§ Task objective
Would you transcribe each entry precisely as it stands, setting aside any images?

Page-level text extractions:
—————

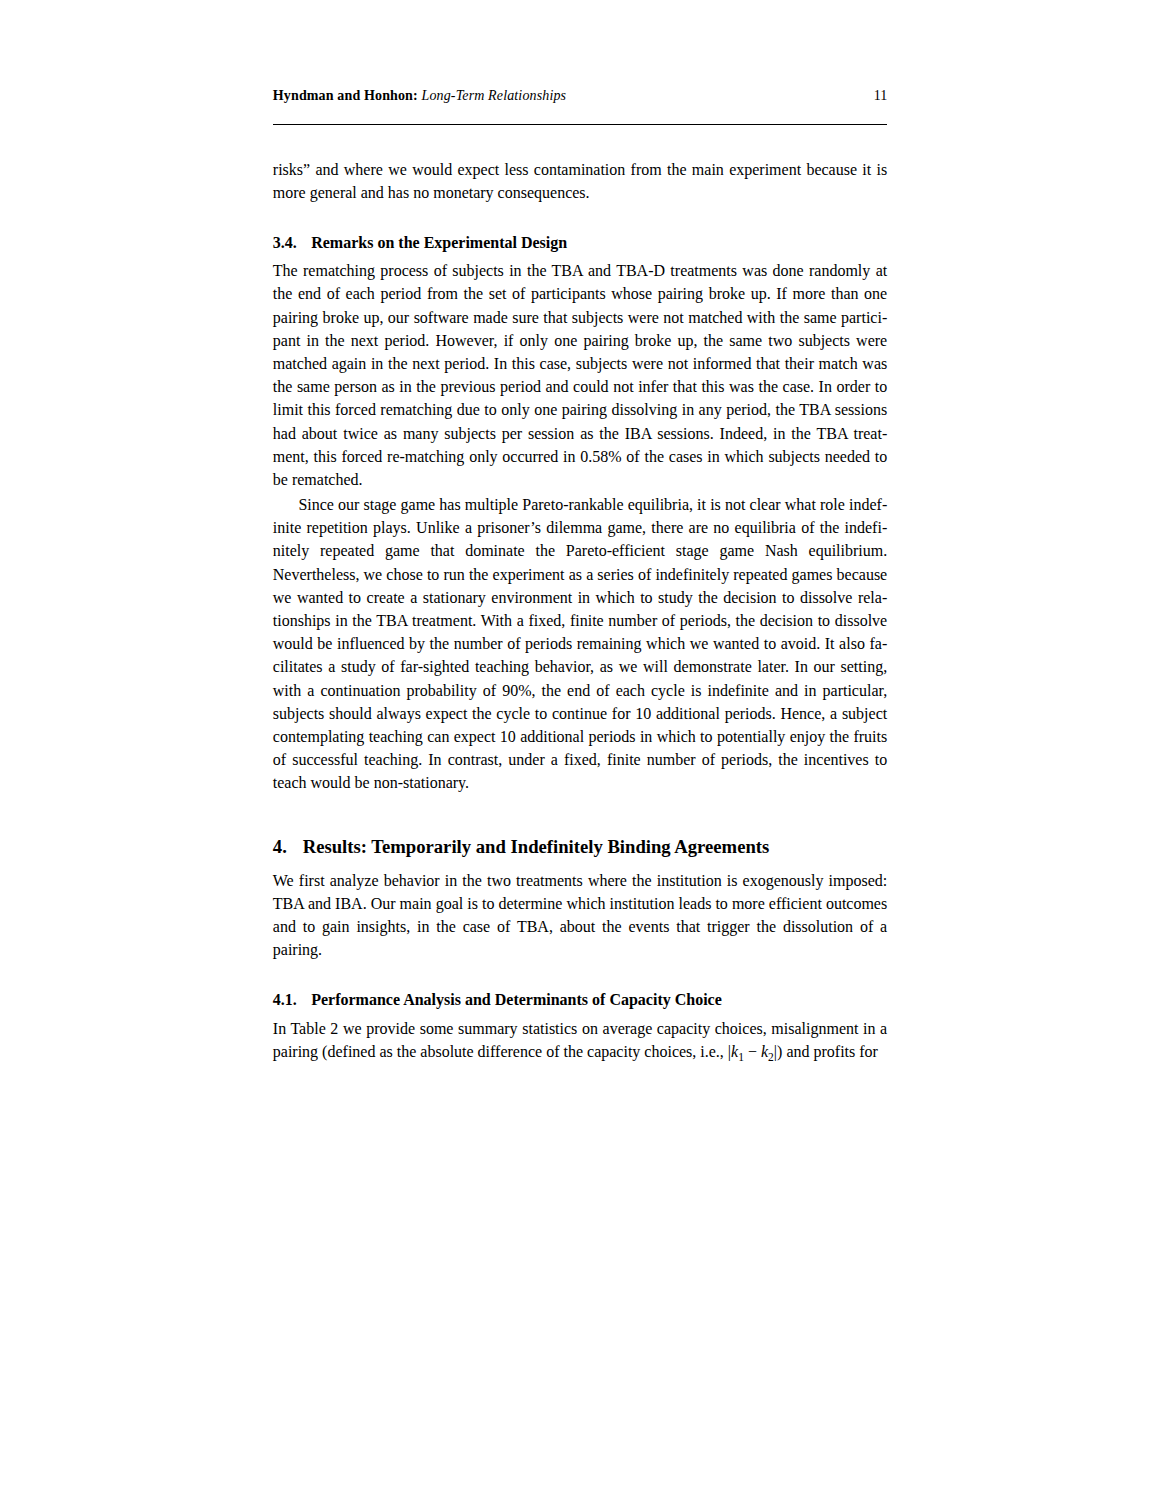Hyndman and Honhon: Long-Term Relationships
11
risks” and where we would expect less contamination from the main experiment because it is more general and has no monetary consequences.
3.4. Remarks on the Experimental Design
The rematching process of subjects in the TBA and TBA-D treatments was done randomly at the end of each period from the set of participants whose pairing broke up. If more than one pairing broke up, our software made sure that subjects were not matched with the same participant in the next period. However, if only one pairing broke up, the same two subjects were matched again in the next period. In this case, subjects were not informed that their match was the same person as in the previous period and could not infer that this was the case. In order to limit this forced rematching due to only one pairing dissolving in any period, the TBA sessions had about twice as many subjects per session as the IBA sessions. Indeed, in the TBA treatment, this forced re-matching only occurred in 0.58% of the cases in which subjects needed to be rematched.
Since our stage game has multiple Pareto-rankable equilibria, it is not clear what role indefinite repetition plays. Unlike a prisoner’s dilemma game, there are no equilibria of the indefinitely repeated game that dominate the Pareto-efficient stage game Nash equilibrium. Nevertheless, we chose to run the experiment as a series of indefinitely repeated games because we wanted to create a stationary environment in which to study the decision to dissolve relationships in the TBA treatment. With a fixed, finite number of periods, the decision to dissolve would be influenced by the number of periods remaining which we wanted to avoid. It also facilitates a study of far-sighted teaching behavior, as we will demonstrate later. In our setting, with a continuation probability of 90%, the end of each cycle is indefinite and in particular, subjects should always expect the cycle to continue for 10 additional periods. Hence, a subject contemplating teaching can expect 10 additional periods in which to potentially enjoy the fruits of successful teaching. In contrast, under a fixed, finite number of periods, the incentives to teach would be non-stationary.
4. Results: Temporarily and Indefinitely Binding Agreements
We first analyze behavior in the two treatments where the institution is exogenously imposed: TBA and IBA. Our main goal is to determine which institution leads to more efficient outcomes and to gain insights, in the case of TBA, about the events that trigger the dissolution of a pairing.
4.1. Performance Analysis and Determinants of Capacity Choice
In Table 2 we provide some summary statistics on average capacity choices, misalignment in a pairing (defined as the absolute difference of the capacity choices, i.e., |k1 − k2|) and profits for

—————

§ Exercise answer
Hyndman and Honhon: Long-Term Relationships
11
risks” and where we would expect less contamination from the main experiment because it is more general and has no monetary consequences.
3.4. Remarks on the Experimental Design
The rematching process of subjects in the TBA and TBA-D treatments was done randomly at the end of each period from the set of participants whose pairing broke up. If more than one pairing broke up, our software made sure that subjects were not matched with the same participant in the next period. However, if only one pairing broke up, the same two subjects were matched again in the next period. In this case, subjects were not informed that their match was the same person as in the previous period and could not infer that this was the case. In order to limit this forced rematching due to only one pairing dissolving in any period, the TBA sessions had about twice as many subjects per session as the IBA sessions. Indeed, in the TBA treatment, this forced re-matching only occurred in 0.58% of the cases in which subjects needed to be rematched.
Since our stage game has multiple Pareto-rankable equilibria, it is not clear what role indefinite repetition plays. Unlike a prisoner’s dilemma game, there are no equilibria of the indefinitely repeated game that dominate the Pareto-efficient stage game Nash equilibrium. Nevertheless, we chose to run the experiment as a series of indefinitely repeated games because we wanted to create a stationary environment in which to study the decision to dissolve relationships in the TBA treatment. With a fixed, finite number of periods, the decision to dissolve would be influenced by the number of periods remaining which we wanted to avoid. It also facilitates a study of far-sighted teaching behavior, as we will demonstrate later. In our setting, with a continuation probability of 90%, the end of each cycle is indefinite and in particular, subjects should always expect the cycle to continue for 10 additional periods. Hence, a subject contemplating teaching can expect 10 additional periods in which to potentially enjoy the fruits of successful teaching. In contrast, under a fixed, finite number of periods, the incentives to teach would be non-stationary.
4. Results: Temporarily and Indefinitely Binding Agreements
We first analyze behavior in the two treatments where the institution is exogenously imposed: TBA and IBA. Our main goal is to determine which institution leads to more efficient outcomes and to gain insights, in the case of TBA, about the events that trigger the dissolution of a pairing.
4.1. Performance Analysis and Determinants of Capacity Choice
In Table 2 we provide some summary statistics on average capacity choices, misalignment in a pairing (defined as the absolute difference of the capacity choices, i.e., |k1 − k2|) and profits for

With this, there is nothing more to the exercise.